> **Work task**
Up to and including the line that holds "Основные условия корректности", print the data exactly from its first line; do not print the pictures.

Task material section start

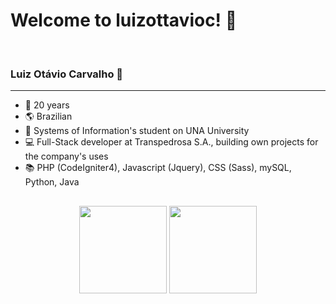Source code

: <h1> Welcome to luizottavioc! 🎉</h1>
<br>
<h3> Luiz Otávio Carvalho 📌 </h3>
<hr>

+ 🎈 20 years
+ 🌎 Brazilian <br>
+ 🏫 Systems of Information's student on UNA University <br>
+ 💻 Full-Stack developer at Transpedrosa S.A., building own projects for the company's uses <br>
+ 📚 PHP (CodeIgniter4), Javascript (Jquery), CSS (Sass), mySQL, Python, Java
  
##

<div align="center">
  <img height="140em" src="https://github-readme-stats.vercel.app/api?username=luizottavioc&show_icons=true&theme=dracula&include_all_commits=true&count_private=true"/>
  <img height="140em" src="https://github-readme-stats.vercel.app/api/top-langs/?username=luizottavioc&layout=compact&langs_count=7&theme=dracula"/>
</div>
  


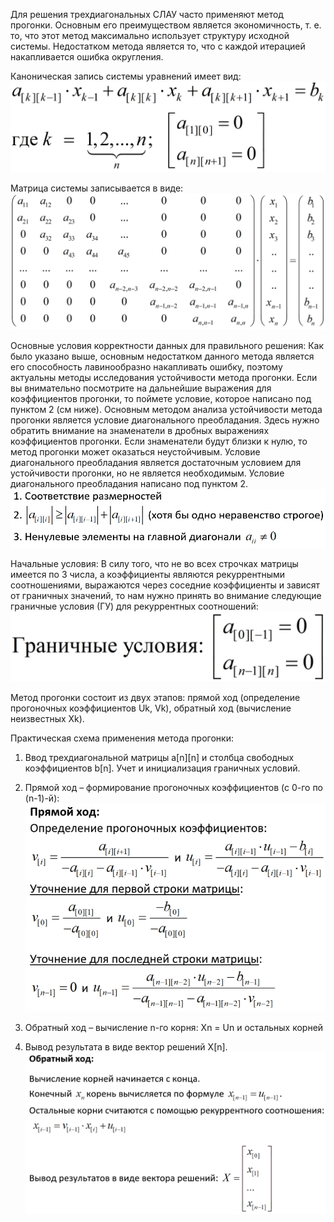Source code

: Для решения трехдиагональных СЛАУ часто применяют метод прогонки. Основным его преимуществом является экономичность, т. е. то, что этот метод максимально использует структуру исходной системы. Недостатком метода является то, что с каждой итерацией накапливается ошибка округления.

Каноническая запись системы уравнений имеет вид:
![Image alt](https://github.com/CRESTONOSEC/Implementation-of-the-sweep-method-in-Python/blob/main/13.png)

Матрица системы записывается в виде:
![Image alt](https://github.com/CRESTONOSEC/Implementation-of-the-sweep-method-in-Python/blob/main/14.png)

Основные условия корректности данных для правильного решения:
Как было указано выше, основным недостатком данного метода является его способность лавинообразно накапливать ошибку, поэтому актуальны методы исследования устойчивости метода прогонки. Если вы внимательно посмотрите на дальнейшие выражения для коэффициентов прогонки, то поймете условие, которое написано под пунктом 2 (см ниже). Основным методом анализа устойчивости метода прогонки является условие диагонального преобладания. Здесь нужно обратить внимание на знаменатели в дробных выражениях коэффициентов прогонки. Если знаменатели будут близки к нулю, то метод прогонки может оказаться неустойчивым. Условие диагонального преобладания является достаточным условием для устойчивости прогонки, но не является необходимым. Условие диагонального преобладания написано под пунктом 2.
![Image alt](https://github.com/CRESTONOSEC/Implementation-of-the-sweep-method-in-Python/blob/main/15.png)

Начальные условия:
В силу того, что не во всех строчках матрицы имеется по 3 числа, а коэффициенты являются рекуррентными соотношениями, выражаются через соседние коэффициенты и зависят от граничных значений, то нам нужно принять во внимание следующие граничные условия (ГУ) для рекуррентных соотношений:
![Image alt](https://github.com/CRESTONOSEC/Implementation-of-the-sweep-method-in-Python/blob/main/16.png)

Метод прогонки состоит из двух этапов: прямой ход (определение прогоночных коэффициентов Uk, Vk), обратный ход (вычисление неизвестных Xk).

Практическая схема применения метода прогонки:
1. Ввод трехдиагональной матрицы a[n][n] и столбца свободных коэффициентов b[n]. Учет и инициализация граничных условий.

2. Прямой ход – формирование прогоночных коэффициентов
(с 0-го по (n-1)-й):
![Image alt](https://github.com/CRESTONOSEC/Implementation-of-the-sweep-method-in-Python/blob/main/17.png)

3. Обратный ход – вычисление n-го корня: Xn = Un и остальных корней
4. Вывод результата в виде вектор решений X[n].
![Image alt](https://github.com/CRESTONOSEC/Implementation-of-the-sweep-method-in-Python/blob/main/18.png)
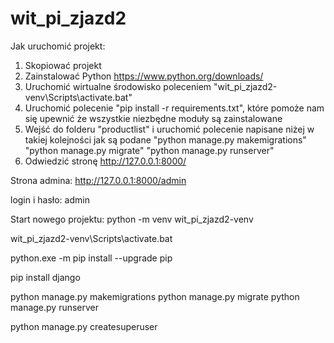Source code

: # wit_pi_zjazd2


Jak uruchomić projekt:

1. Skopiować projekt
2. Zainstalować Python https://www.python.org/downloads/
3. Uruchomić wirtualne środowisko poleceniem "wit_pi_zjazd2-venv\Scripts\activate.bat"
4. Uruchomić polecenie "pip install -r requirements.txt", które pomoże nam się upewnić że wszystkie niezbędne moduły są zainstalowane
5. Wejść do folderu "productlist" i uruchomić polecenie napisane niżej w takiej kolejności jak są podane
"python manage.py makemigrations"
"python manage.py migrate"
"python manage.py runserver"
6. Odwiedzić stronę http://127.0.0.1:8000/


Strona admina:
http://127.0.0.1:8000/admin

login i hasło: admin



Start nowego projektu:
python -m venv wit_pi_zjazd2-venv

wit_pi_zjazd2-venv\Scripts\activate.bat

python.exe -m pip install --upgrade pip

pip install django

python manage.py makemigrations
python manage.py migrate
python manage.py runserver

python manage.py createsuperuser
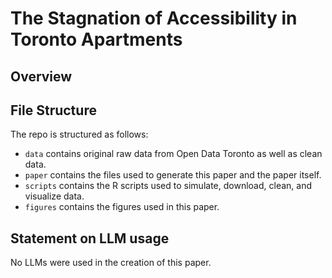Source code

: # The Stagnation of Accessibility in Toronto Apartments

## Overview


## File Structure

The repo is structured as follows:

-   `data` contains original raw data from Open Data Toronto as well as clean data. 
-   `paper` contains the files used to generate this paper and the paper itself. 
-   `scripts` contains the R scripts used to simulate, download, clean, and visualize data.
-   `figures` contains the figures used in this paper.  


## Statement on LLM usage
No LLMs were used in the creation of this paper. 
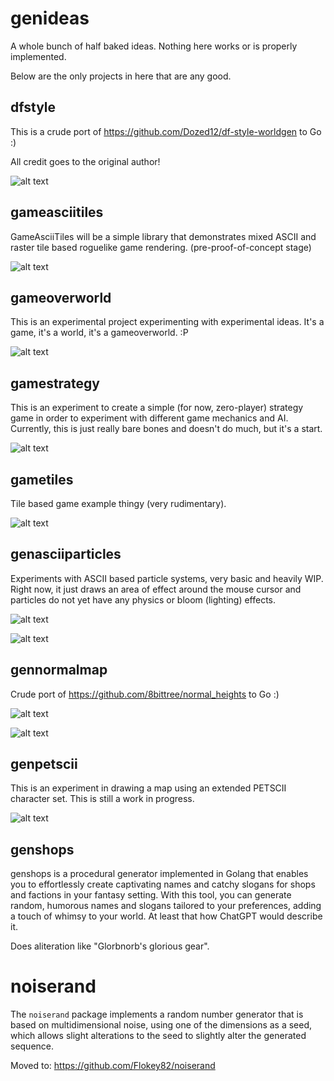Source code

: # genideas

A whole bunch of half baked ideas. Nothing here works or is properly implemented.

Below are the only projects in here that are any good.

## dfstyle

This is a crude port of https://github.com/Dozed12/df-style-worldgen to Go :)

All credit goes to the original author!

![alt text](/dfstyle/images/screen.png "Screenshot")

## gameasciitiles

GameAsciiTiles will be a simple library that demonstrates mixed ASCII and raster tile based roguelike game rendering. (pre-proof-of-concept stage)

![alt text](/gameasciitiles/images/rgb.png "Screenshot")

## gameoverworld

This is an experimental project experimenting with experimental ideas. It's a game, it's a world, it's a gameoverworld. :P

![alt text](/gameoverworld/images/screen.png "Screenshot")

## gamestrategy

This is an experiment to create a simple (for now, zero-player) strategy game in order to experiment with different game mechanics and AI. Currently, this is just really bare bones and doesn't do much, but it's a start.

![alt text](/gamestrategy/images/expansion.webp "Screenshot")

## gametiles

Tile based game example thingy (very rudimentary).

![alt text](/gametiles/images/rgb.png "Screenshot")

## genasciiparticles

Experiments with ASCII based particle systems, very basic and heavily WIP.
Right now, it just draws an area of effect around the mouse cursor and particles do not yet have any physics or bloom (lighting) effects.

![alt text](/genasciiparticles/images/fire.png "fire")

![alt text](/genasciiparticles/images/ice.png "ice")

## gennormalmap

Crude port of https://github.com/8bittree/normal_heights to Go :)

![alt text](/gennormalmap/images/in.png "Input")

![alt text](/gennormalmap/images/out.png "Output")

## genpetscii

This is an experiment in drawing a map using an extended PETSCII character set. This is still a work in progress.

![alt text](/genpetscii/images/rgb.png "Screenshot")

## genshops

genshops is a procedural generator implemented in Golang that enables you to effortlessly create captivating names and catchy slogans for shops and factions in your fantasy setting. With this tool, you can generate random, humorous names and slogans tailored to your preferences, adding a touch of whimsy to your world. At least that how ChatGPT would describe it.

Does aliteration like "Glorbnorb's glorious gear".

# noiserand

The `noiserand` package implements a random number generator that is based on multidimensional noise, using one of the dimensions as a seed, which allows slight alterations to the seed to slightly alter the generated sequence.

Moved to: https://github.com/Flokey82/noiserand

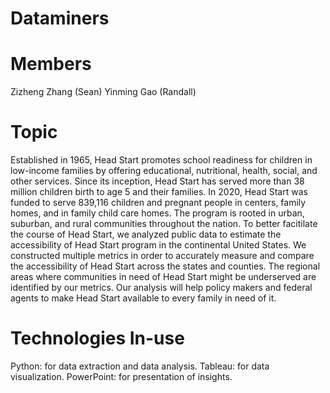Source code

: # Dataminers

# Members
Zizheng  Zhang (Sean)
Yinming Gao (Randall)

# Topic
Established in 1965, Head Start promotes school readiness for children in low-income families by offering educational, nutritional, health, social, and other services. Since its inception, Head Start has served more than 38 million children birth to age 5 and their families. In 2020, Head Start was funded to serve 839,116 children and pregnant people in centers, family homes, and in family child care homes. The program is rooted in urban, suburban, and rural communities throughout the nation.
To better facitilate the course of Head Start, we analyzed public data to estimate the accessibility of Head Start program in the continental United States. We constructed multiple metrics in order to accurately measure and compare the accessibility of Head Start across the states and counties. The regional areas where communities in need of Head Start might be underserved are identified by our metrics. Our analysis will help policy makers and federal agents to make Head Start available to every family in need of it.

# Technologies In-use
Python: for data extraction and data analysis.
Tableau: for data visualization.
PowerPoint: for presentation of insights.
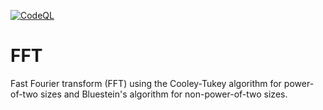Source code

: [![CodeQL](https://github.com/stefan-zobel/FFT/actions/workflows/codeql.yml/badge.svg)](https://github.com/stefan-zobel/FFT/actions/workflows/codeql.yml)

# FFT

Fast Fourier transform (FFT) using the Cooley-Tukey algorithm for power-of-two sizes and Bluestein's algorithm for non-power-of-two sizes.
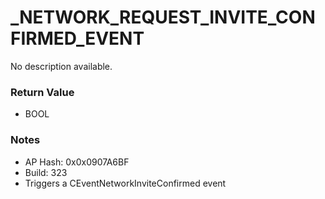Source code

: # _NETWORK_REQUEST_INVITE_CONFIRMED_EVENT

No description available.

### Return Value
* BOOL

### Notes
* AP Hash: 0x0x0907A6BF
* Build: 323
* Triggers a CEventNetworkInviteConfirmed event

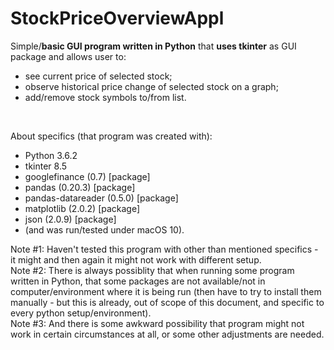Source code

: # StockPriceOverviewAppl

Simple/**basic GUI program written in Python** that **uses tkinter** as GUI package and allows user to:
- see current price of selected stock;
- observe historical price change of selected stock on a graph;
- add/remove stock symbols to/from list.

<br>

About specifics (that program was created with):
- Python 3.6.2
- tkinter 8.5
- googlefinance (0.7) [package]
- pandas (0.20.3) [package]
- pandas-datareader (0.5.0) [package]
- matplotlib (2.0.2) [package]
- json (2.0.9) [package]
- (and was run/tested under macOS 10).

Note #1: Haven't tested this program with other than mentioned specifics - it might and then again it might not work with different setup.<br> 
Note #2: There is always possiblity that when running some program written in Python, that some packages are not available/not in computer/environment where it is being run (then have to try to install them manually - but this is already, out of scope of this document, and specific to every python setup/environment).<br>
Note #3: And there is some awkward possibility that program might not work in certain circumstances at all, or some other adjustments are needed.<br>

Task material section end

> **Answer box**
Source code

: <h1> Welcome to luizottavioc! 🎉</h1>
<br>
<h3> Luiz Otávio Carvalho 📌 </h3>
<hr>

+ 🎈 20 years
+ 🌎 Brazilian <br>
+ 🏫 Systems of Information's student on UNA University <br>
+ 💻 Full-Stack developer at Transpedrosa S.A., building own projects for the company's uses <br>
+ 📚 PHP (CodeIgniter4), Javascript (Jquery), CSS (Sass), mySQL, Python, Java
  
##

<div align="center">
  <img height="140em" src="https://github-readme-stats.vercel.app/api?username=luizottavioc&show_icons=true&theme=dracula&include_all_commits=true&count_private=true"/>
  <img height="140em" src="https://github-readme-stats.vercel.app/api/top-langs/?username=luizottavioc&layout=compact&langs_count=7&theme=dracula"/>
</div>
  


Source code

: Для решения трехдиагональных СЛАУ часто применяют метод прогонки. Основным его преимуществом является экономичность, т. е. то, что этот метод максимально использует структуру исходной системы. Недостатком метода является то, что с каждой итерацией накапливается ошибка округления.

Каноническая запись системы уравнений имеет вид:
![Image alt](https://github.com/CRESTONOSEC/Implementation-of-the-sweep-method-in-Python/blob/main/13.png)

Матрица системы записывается в виде:
![Image alt](https://github.com/CRESTONOSEC/Implementation-of-the-sweep-method-in-Python/blob/main/14.png)

Основные условия корректности данных для правильного решения:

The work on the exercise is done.